Transcribe the text lines of the material below verbatim, preserving their order and line breaks. Leave out the picture itself.

*** SOURCE DATA ***

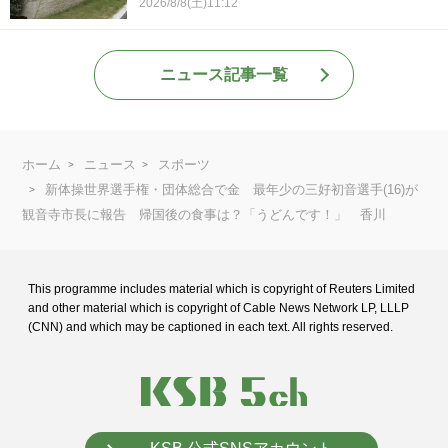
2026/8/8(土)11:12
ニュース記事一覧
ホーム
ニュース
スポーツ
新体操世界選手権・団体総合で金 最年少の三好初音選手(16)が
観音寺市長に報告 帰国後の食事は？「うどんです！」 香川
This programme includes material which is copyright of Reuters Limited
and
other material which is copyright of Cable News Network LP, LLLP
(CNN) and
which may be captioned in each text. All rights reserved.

*** End of SOURCE DATA ***

EXERCISE ANSWER:
2026/8/8(土)11:12
ニュース記事一覧
ホーム
ニュース
スポーツ
新体操世界選手権・団体総合で金 最年少の三好初音選手(16)が
観音寺市長に報告 帰国後の食事は？「うどんです！」 香川
This programme includes material which is copyright of Reuters Limited
and
other material which is copyright of Cable News Network LP, LLLP
(CNN) and
which may be captioned in each text. All rights reserved.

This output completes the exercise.